▶ Document section:

▼

Submission received: 26 September 2025 / Revised: 21 October 2025 / Accepted: 22 October 2025 / Published: 30 October 2025

(This article belongs to the Special Issue Advances in Data Security: Challenges, Technologies, and Applications)

Download

Browse Figures

Versions Notes

Abstract

Batch normalization (BN) has become a foundational component in modern deep neural networks. However, one of its disadvantages is its reliance on batch statistics that may be unreliable or unavailable during inference, particularly under test-time domain shifts. While batch-statistics-free affine transformation methods alleviate this by learning per-sample scale and shift parameters, most treat samples independently, overlooking temporal or sequential correlations in streaming or episodic test-time settings. We propose LSTM-Affine, a memory-based normalization module that replaces BN with a recurrent parameter generator. By leveraging an LSTM, the module produces channel-wise affine parameters conditioned on both the current input and its historical context, enabling gradual adaptation to evolving feature distributions. Unlike conventional batch-statistics-free designs, LSTM-Affine captures dependencies across consecutive samples, improving stability and convergence in scenarios with gradual distribution shifts. Extensive experiments on few-shot learning and source-free domain adaptation benchmarks demonstrate that LSTM-Affine consistently outperforms BN and prior batch-statistics-free baselines, particularly when adaptation data are scarce or non-stationary.

Keywords:

batch normalization; affine transformation; LSTM; test-time adaptation; memory-based learning; domain adaptation; few-shot learning; normalization-free networks; deep neural networks; feature distribution shift

1. Introduction

Normalization layers—most notably batch normalization (BN)—have become a cornerstone of modern deep neural networks, stabilizing optimization and improving generalization by controlling the distribution of intermediate features during training [1]. Despite its success, BN implicitly relies on the availability and reliability of batch-level statistics, an assumption that is often violated at test time. In particular, few-shot learning (FSL) and source-free domain adaptation (SFDA) operate under restricted data regimes or distribution shift, where batch composition is small, imbalanced, or even sequential [2,3,4]. Under such non-i.i.d. conditions, the mismatch between training and testing statistics can degrade performance as running estimates fail to represent new input distributions accurately.

▲

▶ Data extract:
▼

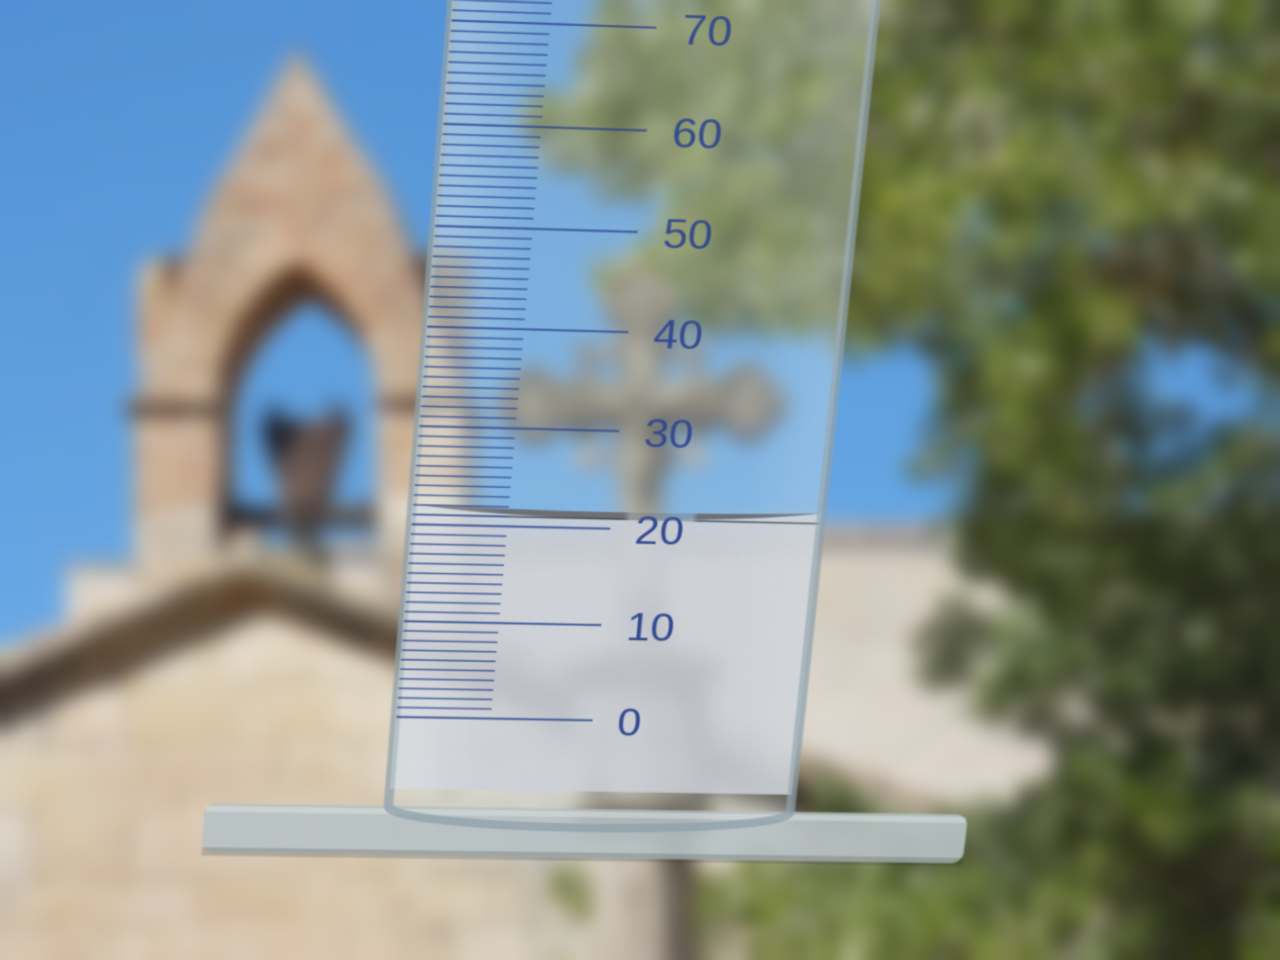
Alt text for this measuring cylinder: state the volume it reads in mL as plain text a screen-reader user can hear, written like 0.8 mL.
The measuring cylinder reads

▲

▶ Check your understanding:
• a. Decide whether each statement agrees with the batch normalization excerpt, answering yes or no and quoting the words of the excerpt that settle it: (i) LSTM-Affine generates channel-wise affine parameters from both the current input and its historical context; (ii) most batch-statistics-free affine transformation methods account for temporal or sequential correlations between samples; (iii) the article was accepted on 21 October 2025.
• b. Duplicate the stretch of the batch normalization excerpt from "Submission received: 26" through "Technologies, and Applications)".

▶ Numbered answers:
• a.
(i) Yes: "the module produces channel-wise affine parameters conditioned on both the current input and its historical context"
(ii) No: "most treat samples independently, overlooking temporal or sequential correlations in streaming or episodic test-time settings"
(iii) No: "Accepted: 22 October 2025"

• b.
Submission received: 26 September 2025 / Revised: 21 October 2025 / Accepted: 22 October 2025 / Published: 30 October 2025

(This article belongs to the Special Issue Advances in Data Security: Challenges, Technologies, and Applications)